• Data for review:

********

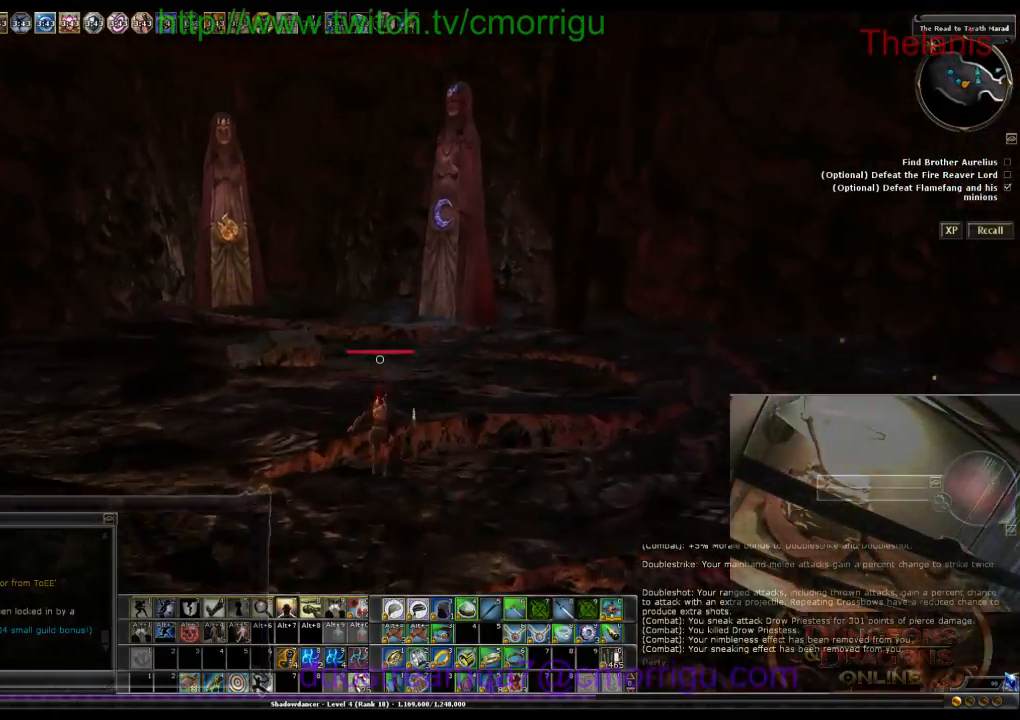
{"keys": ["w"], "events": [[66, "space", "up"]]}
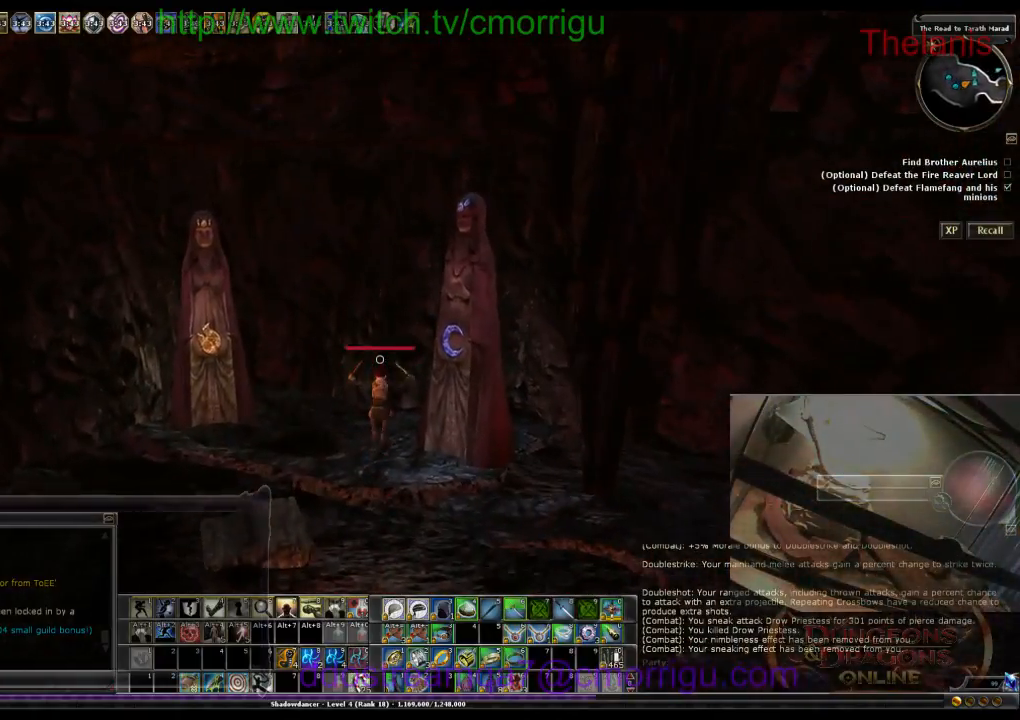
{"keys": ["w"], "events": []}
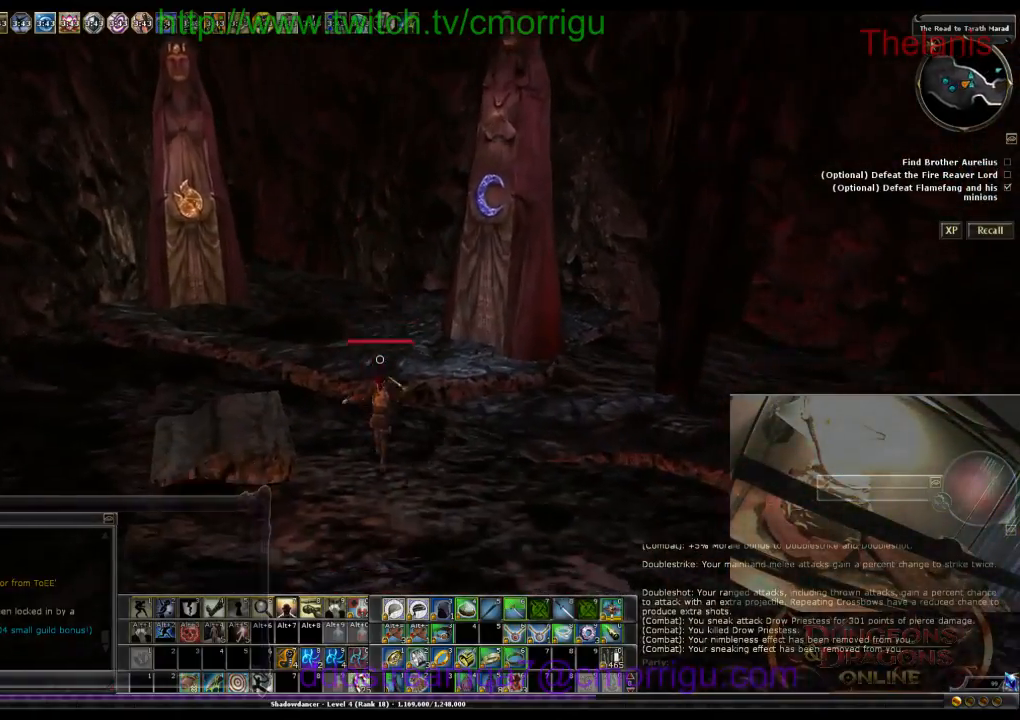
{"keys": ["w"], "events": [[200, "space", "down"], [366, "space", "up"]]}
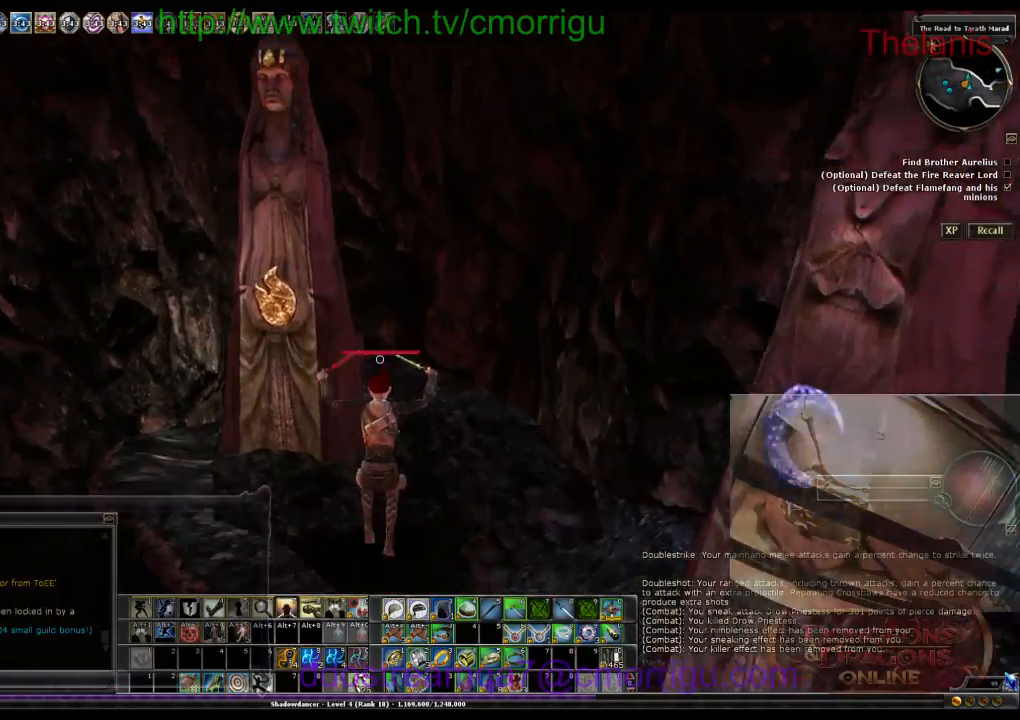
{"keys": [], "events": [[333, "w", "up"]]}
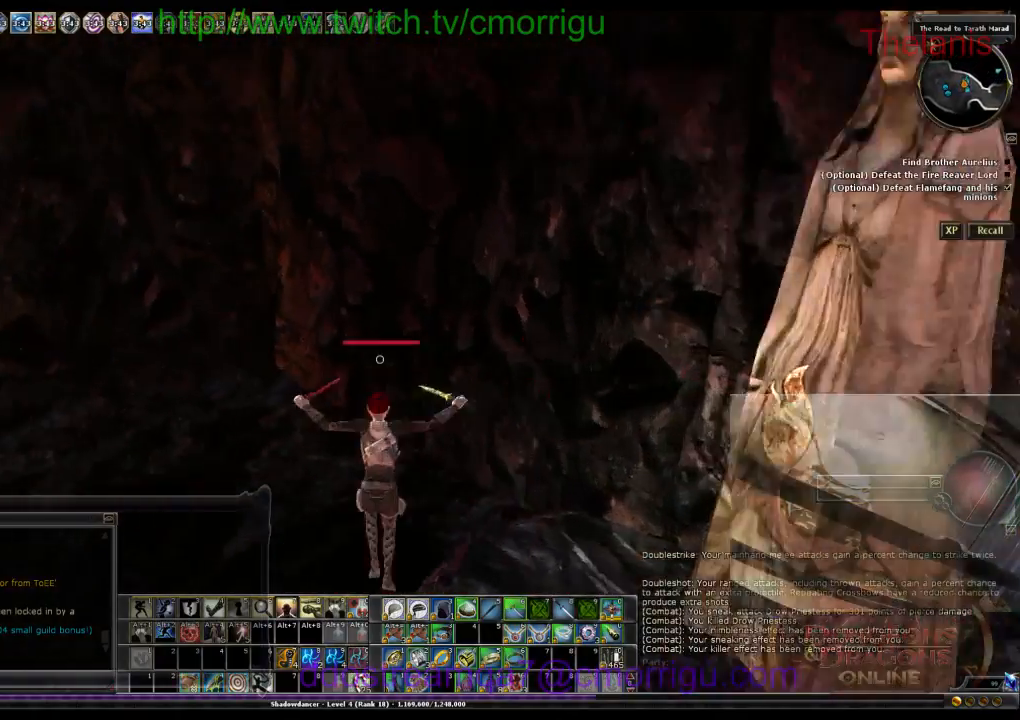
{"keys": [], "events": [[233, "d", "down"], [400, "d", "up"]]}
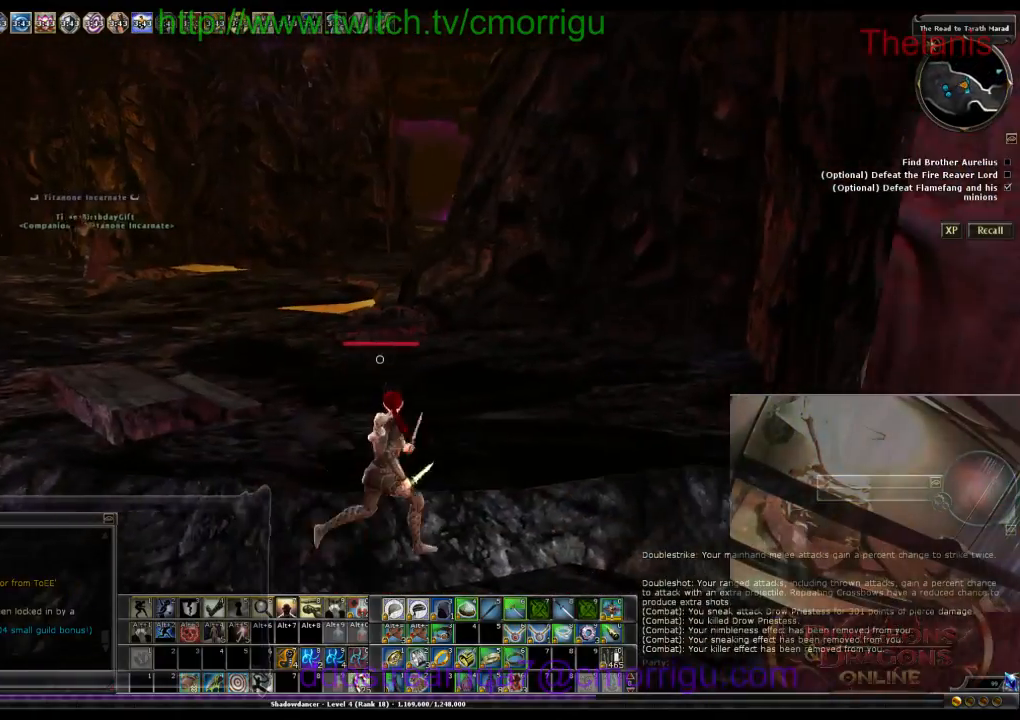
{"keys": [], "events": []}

********

• What to produce:
In your copy of the data above, leave out the pictures and repeat everything else exactly.

• Solved exercise:
{"keys": ["w"], "events": [[66, "space", "up"]]}
{"keys": ["w"], "events": []}
{"keys": ["w"], "events": [[200, "space", "down"], [366, "space", "up"]]}
{"keys": [], "events": [[333, "w", "up"]]}
{"keys": [], "events": [[233, "d", "down"], [400, "d", "up"]]}
{"keys": [], "events": []}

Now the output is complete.